Where Uddhav erred was in not reconciling to the new ground
realities and insisting on a 151-119 seatsharing arrangement with the BJP,
which the latter could accept only at its own peril. Unlike the relationship
that existed between the late Thackeray, the late Pramod Mahajan and the late
Gopinath Munde, the new men at the helm of the BJP today, Modi and Shah, do not
have any affinity towards Uddhav.
Shah was clear from the word go that the BJP, having tasted
blood in the Lok Sabha election, would go for broke in Maharashtra. That meant
contesting on more seats than the BJP ever has but the Shiv Sena’s reluctance
to accommodate what it saw as a junior partner’s excessive demands coupled with
Uddhav’s claim to the post of chief minister should the Mahayuti win,
unravelled the negotiations.
As the Maharashtra election results poured in, Shah had the
last laugh. The BJP had not only won more seats than the Shiv Sena was willing
to offer it, the hitherto junior partner in the Mahayuti had become the single
largest party in the Assembly. “The results have proved who was correct,” Shah
was heard telling reporters afterwards. “The BJP will be forming the government
in Maharashtra.”
After an initial burst of bravado, when he asked the BJP to
make the first move (“I am sitting at my home peacefully, if somebody thinks
our support is needed, they can approach us”), a chastised Uddhav called up
Shah and Modi to break the ice. A Saamana editorial sought to strike a
conciliatory tone by indicating its willingness to let bygones be bygones.
However, the BJP seems to be in no hurry to reciprocate
although the RSS and veteran BJP leader LK Advani made it known that they would
like the BJP and Shiv Sena to come together again. A section of the BJP, which
feels that Uddhav has earned his spurs in this election, sees it as an
ideological necessity to align with the Shiv Sena.
Even before Rajnath Singh and JP Nadda were to fly to
Mumbai, the BJP led by Nitin Gadkari had opened informal talks with the Shiv
Sena on the possibility of a rapprochement and what it will entail. For one,
the Shiv Sena favours a united Maharashtra; it is opposed to the carving out of
a separate Vidarbha state. Meatier portfolios in Maharashtra and at the Centre
are another bone of contention. For its part, the BJP will have its way on its
choice for the post of chief minister.
The BJP win in Haryana can be attributed to the BJP strategy
of consolidating the non-Jat vote while at the same time ensuring that the Jat
vote split between the INLD and the Congress.

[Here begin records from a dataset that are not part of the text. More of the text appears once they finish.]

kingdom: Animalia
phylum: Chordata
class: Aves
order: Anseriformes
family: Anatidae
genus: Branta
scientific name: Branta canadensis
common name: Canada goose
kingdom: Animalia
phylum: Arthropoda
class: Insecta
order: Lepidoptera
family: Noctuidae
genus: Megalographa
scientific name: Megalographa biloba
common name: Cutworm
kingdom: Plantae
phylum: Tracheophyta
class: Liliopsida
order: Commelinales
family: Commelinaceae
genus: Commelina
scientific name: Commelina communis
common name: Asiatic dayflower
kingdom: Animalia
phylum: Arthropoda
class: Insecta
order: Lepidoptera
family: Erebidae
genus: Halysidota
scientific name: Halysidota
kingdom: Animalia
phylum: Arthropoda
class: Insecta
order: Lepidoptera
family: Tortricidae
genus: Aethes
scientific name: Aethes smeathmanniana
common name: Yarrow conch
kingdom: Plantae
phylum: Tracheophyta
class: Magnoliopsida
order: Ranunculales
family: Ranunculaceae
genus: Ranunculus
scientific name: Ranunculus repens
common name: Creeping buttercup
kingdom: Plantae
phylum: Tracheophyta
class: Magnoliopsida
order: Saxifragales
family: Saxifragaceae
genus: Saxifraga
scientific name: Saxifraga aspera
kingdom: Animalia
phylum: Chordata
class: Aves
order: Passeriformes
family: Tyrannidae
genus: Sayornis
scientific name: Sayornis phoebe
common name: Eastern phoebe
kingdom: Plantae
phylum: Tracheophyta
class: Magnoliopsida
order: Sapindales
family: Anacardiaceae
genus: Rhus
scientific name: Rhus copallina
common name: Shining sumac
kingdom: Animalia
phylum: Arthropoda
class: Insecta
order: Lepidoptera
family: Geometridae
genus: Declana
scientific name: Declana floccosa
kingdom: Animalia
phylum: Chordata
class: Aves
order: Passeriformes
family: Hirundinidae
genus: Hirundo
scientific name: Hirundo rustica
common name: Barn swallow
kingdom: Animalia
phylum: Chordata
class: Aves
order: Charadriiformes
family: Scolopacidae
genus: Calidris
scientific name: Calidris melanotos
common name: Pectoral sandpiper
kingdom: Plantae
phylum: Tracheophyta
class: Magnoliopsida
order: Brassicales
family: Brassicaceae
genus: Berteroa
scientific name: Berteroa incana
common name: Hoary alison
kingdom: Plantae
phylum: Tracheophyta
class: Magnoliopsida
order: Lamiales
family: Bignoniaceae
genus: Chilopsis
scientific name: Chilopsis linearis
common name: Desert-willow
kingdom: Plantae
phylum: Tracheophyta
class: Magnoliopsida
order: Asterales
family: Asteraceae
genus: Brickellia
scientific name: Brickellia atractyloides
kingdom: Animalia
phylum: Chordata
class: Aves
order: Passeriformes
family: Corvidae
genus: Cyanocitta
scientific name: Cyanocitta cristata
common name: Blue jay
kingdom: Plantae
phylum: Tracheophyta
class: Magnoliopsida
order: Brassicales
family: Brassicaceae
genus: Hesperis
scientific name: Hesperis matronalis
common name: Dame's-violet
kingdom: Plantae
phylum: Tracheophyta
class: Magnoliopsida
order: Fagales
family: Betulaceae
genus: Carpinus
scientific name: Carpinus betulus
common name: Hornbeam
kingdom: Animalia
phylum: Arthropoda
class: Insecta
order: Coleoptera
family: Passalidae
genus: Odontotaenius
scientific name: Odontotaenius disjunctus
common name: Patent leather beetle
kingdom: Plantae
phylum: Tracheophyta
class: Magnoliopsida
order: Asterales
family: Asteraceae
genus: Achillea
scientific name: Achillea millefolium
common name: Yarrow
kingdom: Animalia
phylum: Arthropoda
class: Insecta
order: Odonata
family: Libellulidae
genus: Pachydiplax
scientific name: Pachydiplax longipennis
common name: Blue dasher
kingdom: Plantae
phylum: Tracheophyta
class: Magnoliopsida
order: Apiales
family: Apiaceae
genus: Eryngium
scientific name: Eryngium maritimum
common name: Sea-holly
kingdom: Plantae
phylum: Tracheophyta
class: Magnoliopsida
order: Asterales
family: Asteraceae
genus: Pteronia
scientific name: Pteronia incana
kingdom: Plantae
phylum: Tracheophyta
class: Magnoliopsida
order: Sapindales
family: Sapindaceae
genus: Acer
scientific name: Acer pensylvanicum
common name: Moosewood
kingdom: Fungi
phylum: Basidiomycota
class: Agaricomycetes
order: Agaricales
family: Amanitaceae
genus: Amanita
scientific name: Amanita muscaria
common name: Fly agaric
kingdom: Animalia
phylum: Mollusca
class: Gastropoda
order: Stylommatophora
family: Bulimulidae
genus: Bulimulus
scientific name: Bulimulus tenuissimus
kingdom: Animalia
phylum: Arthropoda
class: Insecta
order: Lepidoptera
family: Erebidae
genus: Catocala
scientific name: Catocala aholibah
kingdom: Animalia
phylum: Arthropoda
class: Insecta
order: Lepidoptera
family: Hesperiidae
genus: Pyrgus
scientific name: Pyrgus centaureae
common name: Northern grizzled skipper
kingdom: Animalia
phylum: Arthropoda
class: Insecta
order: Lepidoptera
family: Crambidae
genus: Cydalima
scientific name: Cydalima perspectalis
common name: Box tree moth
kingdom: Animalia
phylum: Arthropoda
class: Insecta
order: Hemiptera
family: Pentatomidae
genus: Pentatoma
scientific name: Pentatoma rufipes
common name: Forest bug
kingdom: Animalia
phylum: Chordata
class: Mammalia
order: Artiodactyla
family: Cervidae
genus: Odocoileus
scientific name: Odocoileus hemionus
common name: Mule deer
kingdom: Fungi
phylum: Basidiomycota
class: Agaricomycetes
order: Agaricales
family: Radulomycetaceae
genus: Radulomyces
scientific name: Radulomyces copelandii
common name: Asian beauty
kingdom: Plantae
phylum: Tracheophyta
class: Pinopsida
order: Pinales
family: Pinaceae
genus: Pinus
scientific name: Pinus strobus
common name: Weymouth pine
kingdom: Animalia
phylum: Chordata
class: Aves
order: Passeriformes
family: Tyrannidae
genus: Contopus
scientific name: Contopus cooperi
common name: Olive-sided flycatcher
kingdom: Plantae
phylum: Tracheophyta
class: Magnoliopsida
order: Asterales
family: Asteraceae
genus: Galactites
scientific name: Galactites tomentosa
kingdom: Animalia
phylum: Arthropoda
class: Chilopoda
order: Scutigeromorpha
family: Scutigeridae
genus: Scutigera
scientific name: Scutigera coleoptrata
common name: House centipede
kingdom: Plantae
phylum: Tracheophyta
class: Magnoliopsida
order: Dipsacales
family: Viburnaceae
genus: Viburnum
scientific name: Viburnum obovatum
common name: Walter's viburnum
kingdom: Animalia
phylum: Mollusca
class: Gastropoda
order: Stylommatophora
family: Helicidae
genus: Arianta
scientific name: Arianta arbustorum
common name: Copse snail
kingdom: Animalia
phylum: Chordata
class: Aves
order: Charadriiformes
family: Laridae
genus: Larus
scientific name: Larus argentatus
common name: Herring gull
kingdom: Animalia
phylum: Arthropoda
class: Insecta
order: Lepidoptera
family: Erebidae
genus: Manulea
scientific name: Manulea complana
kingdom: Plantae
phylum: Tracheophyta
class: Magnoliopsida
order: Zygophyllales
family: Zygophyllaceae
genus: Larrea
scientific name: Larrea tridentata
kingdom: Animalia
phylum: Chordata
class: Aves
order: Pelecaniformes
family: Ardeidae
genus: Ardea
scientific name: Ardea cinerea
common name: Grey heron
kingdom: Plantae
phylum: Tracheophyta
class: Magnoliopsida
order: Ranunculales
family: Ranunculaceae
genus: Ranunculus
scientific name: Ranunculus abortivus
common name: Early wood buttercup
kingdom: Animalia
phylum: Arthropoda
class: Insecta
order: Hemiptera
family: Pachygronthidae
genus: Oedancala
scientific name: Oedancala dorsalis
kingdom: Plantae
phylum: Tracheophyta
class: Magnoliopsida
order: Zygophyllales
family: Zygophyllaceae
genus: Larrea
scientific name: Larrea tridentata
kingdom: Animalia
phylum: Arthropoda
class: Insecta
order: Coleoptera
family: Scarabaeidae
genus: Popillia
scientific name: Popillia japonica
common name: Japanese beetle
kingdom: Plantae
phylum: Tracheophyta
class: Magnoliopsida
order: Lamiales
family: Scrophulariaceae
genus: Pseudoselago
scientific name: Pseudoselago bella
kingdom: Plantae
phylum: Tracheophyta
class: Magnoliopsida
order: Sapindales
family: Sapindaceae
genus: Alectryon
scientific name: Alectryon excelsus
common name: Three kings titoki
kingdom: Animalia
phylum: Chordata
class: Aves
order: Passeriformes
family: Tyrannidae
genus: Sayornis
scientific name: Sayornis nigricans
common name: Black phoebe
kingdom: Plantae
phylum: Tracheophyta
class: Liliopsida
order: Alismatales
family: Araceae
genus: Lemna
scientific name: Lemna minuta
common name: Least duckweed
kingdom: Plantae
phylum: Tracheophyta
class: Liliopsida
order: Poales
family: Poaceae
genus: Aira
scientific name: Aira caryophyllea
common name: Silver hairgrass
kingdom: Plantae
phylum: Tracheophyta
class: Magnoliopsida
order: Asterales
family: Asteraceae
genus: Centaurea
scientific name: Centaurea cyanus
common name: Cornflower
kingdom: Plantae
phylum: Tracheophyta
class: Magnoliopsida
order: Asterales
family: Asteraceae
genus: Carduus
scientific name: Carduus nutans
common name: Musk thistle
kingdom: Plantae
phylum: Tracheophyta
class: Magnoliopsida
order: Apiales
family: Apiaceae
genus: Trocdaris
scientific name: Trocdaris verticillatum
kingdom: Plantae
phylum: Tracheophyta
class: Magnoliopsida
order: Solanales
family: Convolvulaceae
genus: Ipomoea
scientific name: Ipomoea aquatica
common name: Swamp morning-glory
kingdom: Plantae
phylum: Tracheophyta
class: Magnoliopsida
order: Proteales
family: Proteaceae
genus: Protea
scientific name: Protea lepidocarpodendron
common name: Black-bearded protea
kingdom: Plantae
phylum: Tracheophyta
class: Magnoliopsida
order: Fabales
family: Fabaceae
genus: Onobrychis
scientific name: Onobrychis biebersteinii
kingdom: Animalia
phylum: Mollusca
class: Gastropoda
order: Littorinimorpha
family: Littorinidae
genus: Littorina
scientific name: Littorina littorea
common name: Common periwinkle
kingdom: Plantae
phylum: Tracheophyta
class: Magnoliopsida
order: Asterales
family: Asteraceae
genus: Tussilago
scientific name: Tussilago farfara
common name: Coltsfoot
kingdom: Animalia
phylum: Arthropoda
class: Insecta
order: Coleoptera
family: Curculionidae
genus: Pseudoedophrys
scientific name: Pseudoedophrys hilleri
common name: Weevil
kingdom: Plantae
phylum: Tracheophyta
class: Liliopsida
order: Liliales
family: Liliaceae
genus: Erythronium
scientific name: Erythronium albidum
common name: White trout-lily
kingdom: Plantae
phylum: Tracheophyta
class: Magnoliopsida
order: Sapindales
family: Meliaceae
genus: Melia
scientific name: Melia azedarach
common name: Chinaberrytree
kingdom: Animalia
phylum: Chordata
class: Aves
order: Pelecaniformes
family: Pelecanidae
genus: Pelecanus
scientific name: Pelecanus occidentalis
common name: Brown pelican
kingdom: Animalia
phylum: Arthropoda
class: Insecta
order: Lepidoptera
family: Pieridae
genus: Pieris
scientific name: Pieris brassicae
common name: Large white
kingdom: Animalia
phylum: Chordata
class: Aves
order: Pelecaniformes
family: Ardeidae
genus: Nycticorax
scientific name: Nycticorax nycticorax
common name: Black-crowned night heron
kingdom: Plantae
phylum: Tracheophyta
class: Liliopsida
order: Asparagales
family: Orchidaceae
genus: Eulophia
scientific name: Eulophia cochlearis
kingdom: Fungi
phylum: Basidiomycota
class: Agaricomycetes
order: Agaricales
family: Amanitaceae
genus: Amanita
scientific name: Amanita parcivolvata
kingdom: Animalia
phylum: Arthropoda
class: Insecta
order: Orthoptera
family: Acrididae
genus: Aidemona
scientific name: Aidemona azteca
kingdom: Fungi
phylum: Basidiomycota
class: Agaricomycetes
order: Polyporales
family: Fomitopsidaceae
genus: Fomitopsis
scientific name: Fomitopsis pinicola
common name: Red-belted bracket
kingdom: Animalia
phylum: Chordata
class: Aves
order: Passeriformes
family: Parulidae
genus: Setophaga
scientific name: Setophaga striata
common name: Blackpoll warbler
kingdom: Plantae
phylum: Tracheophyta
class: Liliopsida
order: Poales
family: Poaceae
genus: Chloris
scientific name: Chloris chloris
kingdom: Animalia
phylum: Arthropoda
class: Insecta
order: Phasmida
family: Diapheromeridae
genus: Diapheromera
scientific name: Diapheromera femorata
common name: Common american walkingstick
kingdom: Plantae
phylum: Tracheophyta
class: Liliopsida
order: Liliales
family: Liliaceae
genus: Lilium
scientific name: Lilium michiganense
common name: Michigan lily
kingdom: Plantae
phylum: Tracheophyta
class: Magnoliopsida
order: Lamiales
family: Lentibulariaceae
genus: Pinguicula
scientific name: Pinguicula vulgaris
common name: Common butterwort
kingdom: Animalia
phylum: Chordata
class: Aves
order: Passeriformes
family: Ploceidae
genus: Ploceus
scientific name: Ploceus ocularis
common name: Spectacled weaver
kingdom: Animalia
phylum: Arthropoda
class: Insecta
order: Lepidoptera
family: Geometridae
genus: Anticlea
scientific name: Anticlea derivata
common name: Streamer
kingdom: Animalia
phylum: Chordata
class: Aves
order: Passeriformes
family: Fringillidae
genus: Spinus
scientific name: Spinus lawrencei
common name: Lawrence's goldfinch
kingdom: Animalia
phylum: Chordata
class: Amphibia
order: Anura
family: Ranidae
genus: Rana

The fact that an overwhelming
majority of the BJP’s MLAs are non-Jats explains the party’s decision to
project Manohar Lal Khattar as its chief minister-designate.
The Haryana results are particularly significant for the
Janata Parivar as the Janata Dal (United), Rashtriya Janata Dal, Samajwadi
Party, Rashtriya Lok Dal and the Janata Dal (Secular) had sought to come
together on a common platform with the INLD to take on the BJP. However, the
BJP did one better than them at social engineering and weaned the BJP and Dalit
votes away from them, as the election results bear out.
Going forward, an assertive BJP not only poses a threat to
regional parties in the states where elections are due in the next year or two
but also runs the risk of cannibalising some of its own allies, existing and
potential. (Elections are soon due in Jammu and Kashmir and Jharkhand. Bihar in
2015, West Bengal in 2016 and Uttar Pradesh and Punjab in 2017 would be a few
of the elections to watch out for.) For its part, the BJP wants to position
itself as the default ruling party in key states.
The results of the Maharashtra and Haryana elections have
come as an advance warning for the Congress and some regional parties. From a
BJP standpoint, they seem to herald a unipolar moment in the Indian political
landscape, which its rivals can ignore at their own peril.